Start of Extracted text
THE NEEDHAM CALCULATOR (1.0) and THE FLAVORS OF FIFTEENTH-CENTURY PAPER

We at the Schoenberg Institute for Manuscript Studies have created a tool that we hope will be useful to manuscript scholars, art historians, incunabulists, and all those interested in the categories and formats of fifteenth century paper, and the impact they had on the sizes of books and works of art as we see them today. We have called this tool the Needham Calculator because it is dependent upon Paul Needham’s classification of categories of fifteenth-century paper.

Here it is: http://needhamcalculator.net

The dimensions of books and works on paper in the fifteenth century are normally given in millimeters. Many people are not fond of millimeters, and for good reason. They are difficult to visualize in quantity (and they are so small that they come in quantity), and the issue is exacerbated in our digital world, through which reproductions are only seen at their original size by accident. We need to be able to visualize the dimensions of a book, a print or a drawing, because this frames the conditions through which the text is read and the image seen. The simple expedient of using centimeters to one decimal place helps in this regard. But more than this, while measuring in millimeters gives the paper’s current dimensions with useful precision, these dimensions more often than not were determined by the binder of a book, or the framer of an image, in a subsequent century. We need to know – if we can find out – the original size of the item, with the implications that this would have for its use, cost, aesthetics, and connoted meanings: will its large scale impress, for example, or will it instead conjure up the poetry of the miniature? Finally, millimeters are an imposed measure that does nothing to reveal decisions made by scribes, artist, and printers, in the creation of their works. The numbers don’t tell us what options were available to them in choosing the size of their paper, nor which ones they actually chose in specific instances.

We have documentary evidence that paper was created in standard categories in this period. The most well known is the “Bologna Stone”, a late fourteenth-century marble slab now in the Museo Civico Medievale of Bologna, which has the dimensions of four categories of paper – Inperialle, Realle, Meçane, and Reçute – carved into it. However, paper was produced all over Europe in the fifteenth century, and plenty of evidence survives from the books themselves to add empirical data across Europe and through the fifteenth century. Paul Needham has established both new categories of paper, and the maximum dimensions for each category, based on close to 29,500 individual copy observations of the heights and widths of incunables. (See most recently, and forthcoming: Paul Needham, “Format and Paper Size in Fifteenth-century Printing, in Christoph Reske and Wolfgang Schmitz (eds), Proceedings of the Conference on Incunabula, Wolfenbüttel, Herzog August Bibliothek 2013, 2017, pp.59-107). The dimensions of the categories are not exact, just as the dimensions of handmade 8-inch and 12-inch pizzas are not exact. Paper moulds were made in standard categories, but not in exact standard measures. Below we give the maximum size for each category, as established by Needham for half sheets (folio format), and we have extrapolated these sizes for the various different formats in which these papers are found. The formats result from the sheet being folded successively in half in various orientations:

We have called this table a table of flavors. In doing so we have introduced a new term into descriptive bibliography, which needs justification.  A paper’s flavor is its category+format.  Category+format is an immensely powerful formula that is greater than the sum of its parts, because it uniquely prescribes the dimensions of the leaf as employed by the scribe or the printer.  Category alone does not do this, because it does not indicate how the paper has been folded to make leaves, and format alone does not indicate what paper category is being folded. Flavor is central to the scribal enterprise as well as to the printer’s.  By noting the paper’s flavor, the cataloguer and the scholar note not only the original dimensions of the object, but also the choices and manufacturing processes of its maker. By then noting the object’s current dimensions it becomes possible to determine the extent to which the paper has been subsequently trimmed.
End of Extracted text
Start of Data under study
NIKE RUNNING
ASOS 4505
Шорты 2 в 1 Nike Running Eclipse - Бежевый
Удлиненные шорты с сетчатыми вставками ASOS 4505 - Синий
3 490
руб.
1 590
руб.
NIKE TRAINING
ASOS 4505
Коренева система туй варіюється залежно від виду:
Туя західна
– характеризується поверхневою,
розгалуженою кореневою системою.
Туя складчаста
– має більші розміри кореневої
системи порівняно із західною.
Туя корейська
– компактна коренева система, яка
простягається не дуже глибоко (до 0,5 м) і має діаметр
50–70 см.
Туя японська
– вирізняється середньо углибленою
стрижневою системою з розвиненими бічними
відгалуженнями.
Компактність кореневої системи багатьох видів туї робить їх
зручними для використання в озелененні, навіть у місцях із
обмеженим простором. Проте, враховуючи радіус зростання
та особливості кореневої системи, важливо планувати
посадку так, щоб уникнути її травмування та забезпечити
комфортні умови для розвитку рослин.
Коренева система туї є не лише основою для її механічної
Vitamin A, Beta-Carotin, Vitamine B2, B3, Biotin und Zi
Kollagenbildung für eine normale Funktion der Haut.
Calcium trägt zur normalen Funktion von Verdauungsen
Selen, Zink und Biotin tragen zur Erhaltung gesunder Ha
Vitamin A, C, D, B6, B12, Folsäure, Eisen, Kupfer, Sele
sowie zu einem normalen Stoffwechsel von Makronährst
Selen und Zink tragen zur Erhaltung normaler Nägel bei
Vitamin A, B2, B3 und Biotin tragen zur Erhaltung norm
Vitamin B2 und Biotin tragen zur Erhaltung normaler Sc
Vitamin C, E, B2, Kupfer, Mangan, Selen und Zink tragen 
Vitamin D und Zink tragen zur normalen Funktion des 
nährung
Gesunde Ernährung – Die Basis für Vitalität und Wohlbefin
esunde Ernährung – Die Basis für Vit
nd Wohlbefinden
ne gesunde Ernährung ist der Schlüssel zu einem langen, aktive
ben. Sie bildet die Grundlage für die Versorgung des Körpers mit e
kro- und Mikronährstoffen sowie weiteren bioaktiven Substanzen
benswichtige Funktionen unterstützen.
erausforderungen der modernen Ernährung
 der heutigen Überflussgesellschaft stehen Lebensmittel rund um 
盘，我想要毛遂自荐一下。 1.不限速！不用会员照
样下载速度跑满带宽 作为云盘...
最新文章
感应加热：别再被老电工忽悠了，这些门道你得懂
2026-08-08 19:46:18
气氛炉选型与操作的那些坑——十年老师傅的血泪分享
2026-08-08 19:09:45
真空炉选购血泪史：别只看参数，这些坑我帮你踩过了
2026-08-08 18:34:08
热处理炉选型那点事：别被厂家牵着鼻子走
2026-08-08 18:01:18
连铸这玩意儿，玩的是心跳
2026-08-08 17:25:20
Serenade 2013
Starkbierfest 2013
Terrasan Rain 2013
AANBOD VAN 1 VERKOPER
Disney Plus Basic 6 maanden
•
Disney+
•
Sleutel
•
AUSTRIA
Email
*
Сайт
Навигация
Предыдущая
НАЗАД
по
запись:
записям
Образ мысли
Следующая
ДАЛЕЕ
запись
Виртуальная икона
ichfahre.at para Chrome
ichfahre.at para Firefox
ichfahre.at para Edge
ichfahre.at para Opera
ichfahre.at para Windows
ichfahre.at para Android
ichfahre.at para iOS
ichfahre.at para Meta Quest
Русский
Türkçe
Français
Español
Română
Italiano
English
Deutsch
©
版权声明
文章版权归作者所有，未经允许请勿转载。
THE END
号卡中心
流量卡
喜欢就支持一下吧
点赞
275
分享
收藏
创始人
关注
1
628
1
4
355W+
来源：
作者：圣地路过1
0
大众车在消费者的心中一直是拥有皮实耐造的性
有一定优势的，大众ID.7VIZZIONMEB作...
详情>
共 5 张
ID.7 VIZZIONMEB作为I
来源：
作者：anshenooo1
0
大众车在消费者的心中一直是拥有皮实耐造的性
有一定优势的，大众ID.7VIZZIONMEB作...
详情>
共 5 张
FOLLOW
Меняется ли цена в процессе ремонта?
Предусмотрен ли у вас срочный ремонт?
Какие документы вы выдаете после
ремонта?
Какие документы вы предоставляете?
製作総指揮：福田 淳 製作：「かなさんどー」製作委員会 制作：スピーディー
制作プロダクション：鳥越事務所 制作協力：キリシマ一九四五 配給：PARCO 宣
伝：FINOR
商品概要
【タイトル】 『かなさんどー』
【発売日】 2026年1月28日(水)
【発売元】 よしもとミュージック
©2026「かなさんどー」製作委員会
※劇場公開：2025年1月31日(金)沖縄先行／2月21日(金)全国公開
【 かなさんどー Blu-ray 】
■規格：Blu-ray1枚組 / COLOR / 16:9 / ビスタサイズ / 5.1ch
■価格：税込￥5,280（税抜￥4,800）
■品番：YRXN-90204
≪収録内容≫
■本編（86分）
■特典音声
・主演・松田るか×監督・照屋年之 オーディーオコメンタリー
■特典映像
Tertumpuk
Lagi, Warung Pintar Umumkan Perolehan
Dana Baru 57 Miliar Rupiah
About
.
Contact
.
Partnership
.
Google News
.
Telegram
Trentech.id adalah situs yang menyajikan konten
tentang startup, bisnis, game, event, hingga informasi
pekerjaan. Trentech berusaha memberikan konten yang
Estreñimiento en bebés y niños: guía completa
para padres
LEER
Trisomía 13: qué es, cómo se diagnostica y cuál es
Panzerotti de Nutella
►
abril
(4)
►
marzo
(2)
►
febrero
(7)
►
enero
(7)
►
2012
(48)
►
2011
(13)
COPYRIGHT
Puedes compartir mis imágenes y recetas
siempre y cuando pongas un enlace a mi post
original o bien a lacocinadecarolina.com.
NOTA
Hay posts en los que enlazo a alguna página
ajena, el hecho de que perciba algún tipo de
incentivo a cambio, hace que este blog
End of Data under study
Tasks for this exercise |
**1)** Decide whether each statement agrees with the text on fifteenth-century paper, answering yes or no and quoting the words that settle it: (a) The Bologna Stone has the dimensions of four paper categories carved into it. (b) Paper moulds were made to exact standard measures. (c) Needham's paper categories rest on close to 29,500 individual copy observations.
**2)** Carry on the text on fifteenth-century paper from the point where it stops.
The listing comes from a different source than the text on fifteenth-century paper.

Answers in order |
**1)**
(a) Yes: "has the dimensions of four categories of paper – Inperialle, Realle, Meçane, and Reçute – carved into it"
(b) No: "Paper moulds were made in standard categories, but not in exact standard measures."
(c) Yes: "based on close to 29,500 individual copy observations of the heights and widths of incunables"

**2)**
It is astonishing that no medieval manuscript catalogues record the flavor of their paper, and no incunable catalogues do either, unless they were produced under the influence of Paul Needham at Sotheby’s and Christie’s since the Doheny sale of 1987. Perhaps bibliography is in better shape after 1500; those in the know seem to know exactly what they mean by the term “Shakespeare quarto”.  We know what they mean too, as long as Shakespeare is a category of paper. It’s time to give flavor the attention and seriousness it deserves, and perhaps not just in the fifteenth century.

Even though fifteenth-century paper potentially came in sixty-four different flavors, it did not come in sixty-four different sizes, because different flavors can have the same size. The Half-Median category is half the size of the Median, which in turn is half the size of the Imperial, and the Chancery category is approximately half the size of the Royal. Since  the ratio of height to width in these categories is approximately the square root of 2 (lets say 1.41), when these categories are folded in half and rotated 90 degrees,  they maintain the same proportion. This means that a Royal quarto is approximately the same size as a Chancery folio, and an Imperial octavo the same size as a Median quarto. This is not true of the “super” categories, as Needham has termed them, which tend to be relatively tall and thin in folio and octavo, and somewhat square in quarto and 16mo. Thus, in the fifteenth century, there are more flavors than sizes; several of the most common sizes come in two or more flavors.

The size of a work on paper in the fifteenth century was, then, determined by the choices of scribes, printers, and draughtsmen: they chose paper that came in standard categories, and they manipulated it into standard formats. In the fifteenth century, for example, scribes would not choose pages for a book that were 209 millimeters tall and 148 millimeters wide. Rather they could choose Royal sheets of paper which, folded three times, would make a Royal octavo book. Alternatively, they could choose Chancery sheets which, folded twice, would make a Chancery quarto book. Both these options would result in pages that were around 21 centimeters by 15. To make a book smaller, they could trim the pages down; but they were more likely to choose a different size of paper, for example Median sheets, folded into octavo, giving them pages of around 17 centimeters by 12.

Let us illustrate some of the paper flavors by looking at some manuscripts from Penn’s collection.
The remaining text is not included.